◆ **WORK ITEM**:
Return only the lines from the top of the data down to the one that holds "(427, 396) = (308, 593): phone", both included, without any pictures.

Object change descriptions
# # # # # # #
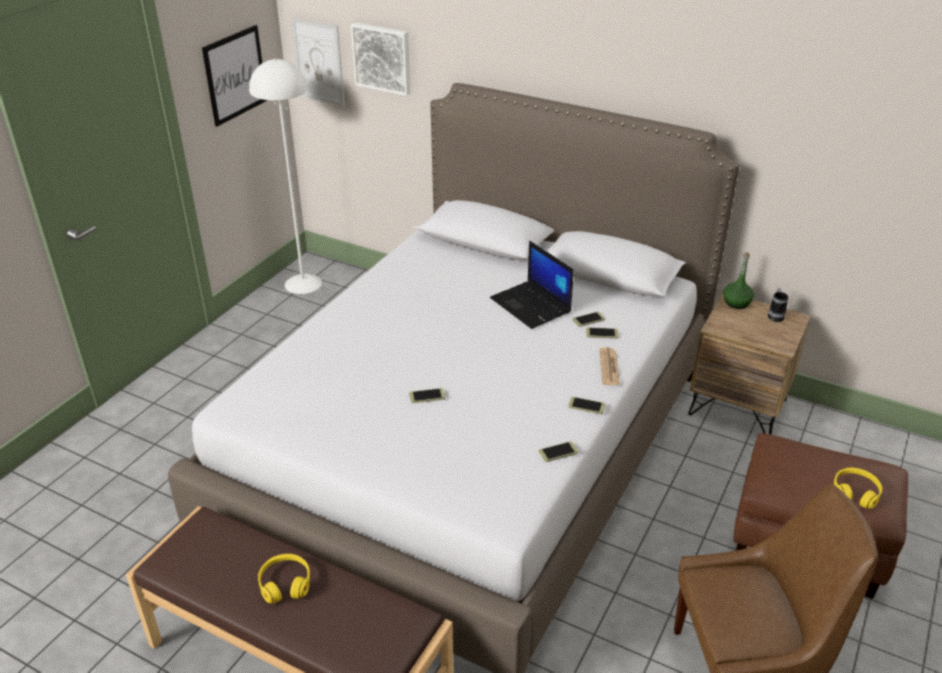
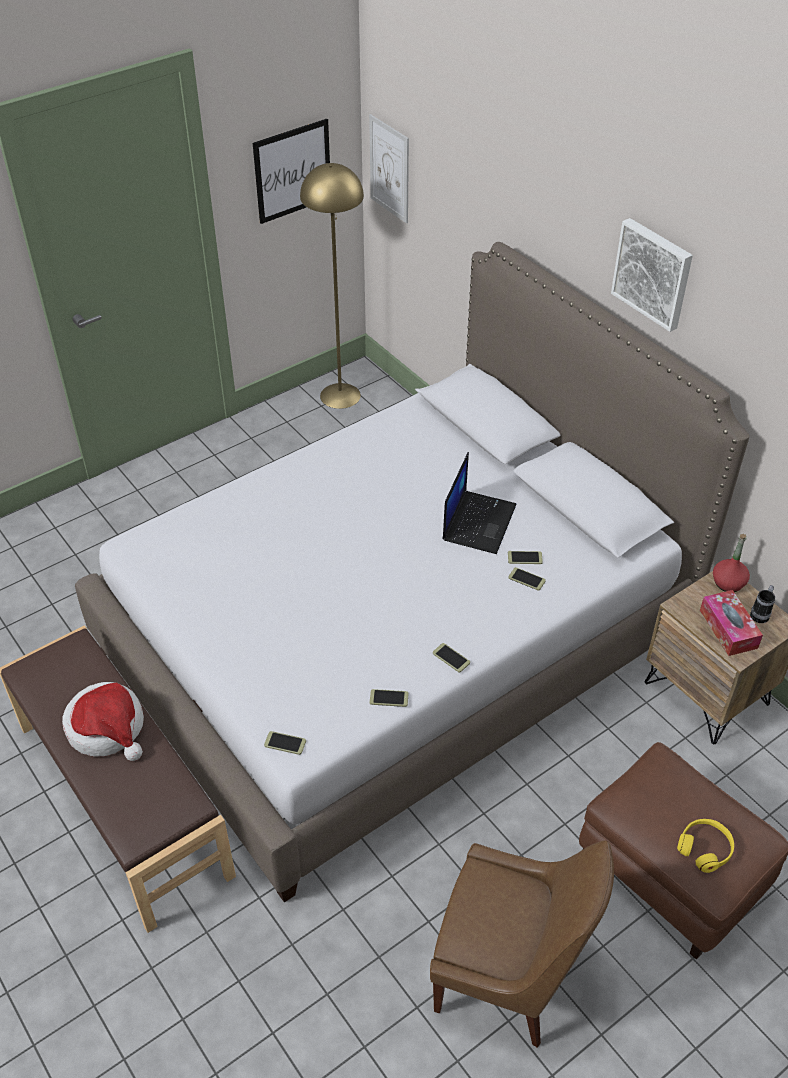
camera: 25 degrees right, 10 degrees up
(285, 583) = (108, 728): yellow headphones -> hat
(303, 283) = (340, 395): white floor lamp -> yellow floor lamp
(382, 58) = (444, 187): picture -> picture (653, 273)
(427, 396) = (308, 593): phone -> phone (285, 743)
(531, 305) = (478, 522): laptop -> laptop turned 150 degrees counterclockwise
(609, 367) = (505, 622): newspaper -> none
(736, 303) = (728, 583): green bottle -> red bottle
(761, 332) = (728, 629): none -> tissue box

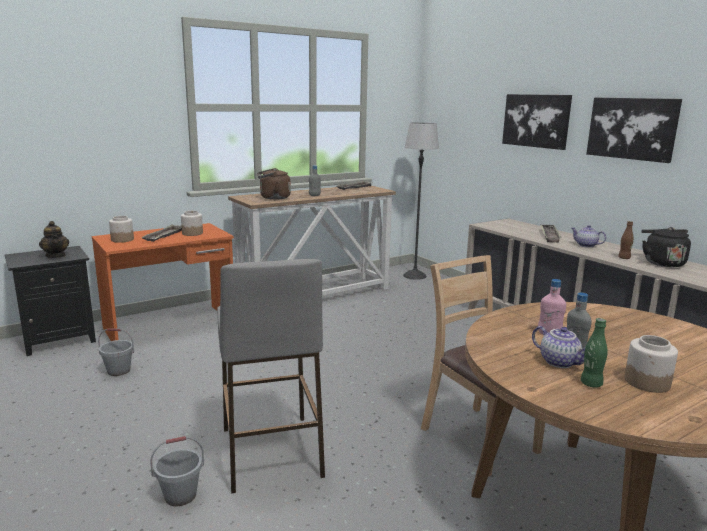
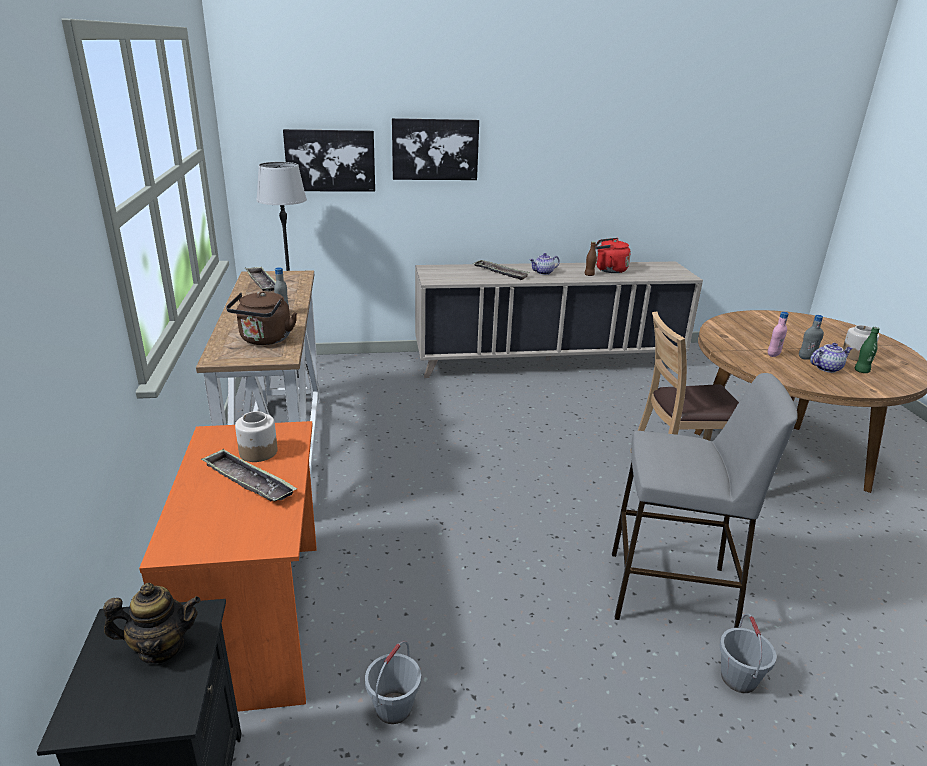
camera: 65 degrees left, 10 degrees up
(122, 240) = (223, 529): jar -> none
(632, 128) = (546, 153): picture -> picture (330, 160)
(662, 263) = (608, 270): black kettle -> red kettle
# # # # # # #
◆ **ANSWER AREA**:
camera: 25 degrees right, 10 degrees up
(285, 583) = (108, 728): yellow headphones -> hat
(303, 283) = (340, 395): white floor lamp -> yellow floor lamp
(382, 58) = (444, 187): picture -> picture (653, 273)
(427, 396) = (308, 593): phone -> phone (285, 743)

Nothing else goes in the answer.